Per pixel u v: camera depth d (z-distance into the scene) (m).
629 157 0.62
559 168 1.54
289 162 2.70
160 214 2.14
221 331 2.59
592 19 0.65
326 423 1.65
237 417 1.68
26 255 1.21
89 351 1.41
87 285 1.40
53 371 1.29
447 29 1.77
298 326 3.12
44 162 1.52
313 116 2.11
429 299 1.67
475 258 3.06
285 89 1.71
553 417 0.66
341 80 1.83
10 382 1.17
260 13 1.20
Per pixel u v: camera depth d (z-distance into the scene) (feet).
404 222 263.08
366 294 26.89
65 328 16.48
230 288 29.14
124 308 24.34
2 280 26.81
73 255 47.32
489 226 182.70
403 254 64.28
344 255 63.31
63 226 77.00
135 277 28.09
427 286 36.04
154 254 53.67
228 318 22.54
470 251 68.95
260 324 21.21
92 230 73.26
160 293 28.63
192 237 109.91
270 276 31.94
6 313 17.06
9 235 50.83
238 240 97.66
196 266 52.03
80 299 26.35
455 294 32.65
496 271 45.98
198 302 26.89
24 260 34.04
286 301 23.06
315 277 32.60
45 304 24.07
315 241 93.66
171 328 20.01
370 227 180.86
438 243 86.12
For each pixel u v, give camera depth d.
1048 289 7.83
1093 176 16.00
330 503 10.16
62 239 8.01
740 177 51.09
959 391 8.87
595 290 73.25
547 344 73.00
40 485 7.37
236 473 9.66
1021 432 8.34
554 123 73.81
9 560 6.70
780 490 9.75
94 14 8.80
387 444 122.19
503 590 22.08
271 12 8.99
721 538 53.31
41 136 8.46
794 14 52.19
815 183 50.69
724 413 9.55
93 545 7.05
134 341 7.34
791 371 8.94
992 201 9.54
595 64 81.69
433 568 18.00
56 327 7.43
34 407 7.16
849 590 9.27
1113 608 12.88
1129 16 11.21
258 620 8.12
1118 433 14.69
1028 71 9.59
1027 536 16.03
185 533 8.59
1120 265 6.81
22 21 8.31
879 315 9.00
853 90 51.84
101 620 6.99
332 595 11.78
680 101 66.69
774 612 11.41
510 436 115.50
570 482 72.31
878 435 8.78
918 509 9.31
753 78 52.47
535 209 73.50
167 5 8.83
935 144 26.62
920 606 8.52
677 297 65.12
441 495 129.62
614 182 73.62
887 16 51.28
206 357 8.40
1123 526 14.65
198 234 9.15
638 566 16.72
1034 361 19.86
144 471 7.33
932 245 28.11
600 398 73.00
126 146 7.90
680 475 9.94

Problem requirements. Retype the material exactly.

Output of the exercise.
Per pixel u v: camera depth d (z-distance into the scene) (m).
629 157 0.62
559 168 1.54
289 162 2.70
160 214 2.14
221 331 2.59
592 19 0.65
326 423 1.65
237 417 1.68
26 255 1.21
89 351 1.41
87 285 1.40
53 371 1.29
447 29 1.77
298 326 3.12
44 162 1.52
313 116 2.11
429 299 1.67
475 258 3.06
285 89 1.71
553 417 0.66
341 80 1.83
10 382 1.17
260 13 1.20
Per pixel u v: camera depth d (z-distance into the scene) (feet).
404 222 263.08
366 294 26.89
65 328 16.48
230 288 29.14
124 308 24.34
2 280 26.81
73 255 47.32
489 226 182.70
403 254 64.28
344 255 63.31
63 226 77.00
135 277 28.09
427 286 36.04
154 254 53.67
228 318 22.54
470 251 68.95
260 324 21.21
92 230 73.26
160 293 28.63
192 237 109.91
270 276 31.94
6 313 17.06
9 235 50.83
238 240 97.66
196 266 52.03
80 299 26.35
455 294 32.65
496 271 45.98
198 302 26.89
24 260 34.04
286 301 23.06
315 277 32.60
45 304 24.07
315 241 93.66
171 328 20.01
370 227 180.86
438 243 86.12
For each pixel u v, give camera depth d.
1048 289 7.83
1093 176 16.00
330 503 10.16
62 239 8.01
740 177 51.09
959 391 8.87
595 290 73.25
547 344 73.00
40 485 7.37
236 473 9.66
1021 432 8.34
554 123 73.81
9 560 6.70
780 490 9.75
94 14 8.80
387 444 122.19
503 590 22.08
271 12 8.99
721 538 53.31
41 136 8.46
794 14 52.19
815 183 50.69
724 413 9.55
93 545 7.05
134 341 7.34
791 371 8.94
992 201 9.54
595 64 81.69
433 568 18.00
56 327 7.43
34 407 7.16
849 590 9.27
1113 608 12.88
1129 16 11.21
258 620 8.12
1118 433 14.69
1028 71 9.59
1027 536 16.03
185 533 8.59
1120 265 6.81
22 21 8.31
879 315 9.00
853 90 51.84
101 620 6.99
332 595 11.78
680 101 66.69
774 612 11.41
510 436 115.50
570 482 72.31
878 435 8.78
918 509 9.31
753 78 52.47
535 209 73.50
167 5 8.83
935 144 26.62
920 606 8.52
677 297 65.12
441 495 129.62
614 182 73.62
887 16 51.28
206 357 8.40
1123 526 14.65
198 234 9.15
638 566 16.72
1034 361 19.86
144 471 7.33
932 245 28.11
600 398 73.00
126 146 7.90
680 475 9.94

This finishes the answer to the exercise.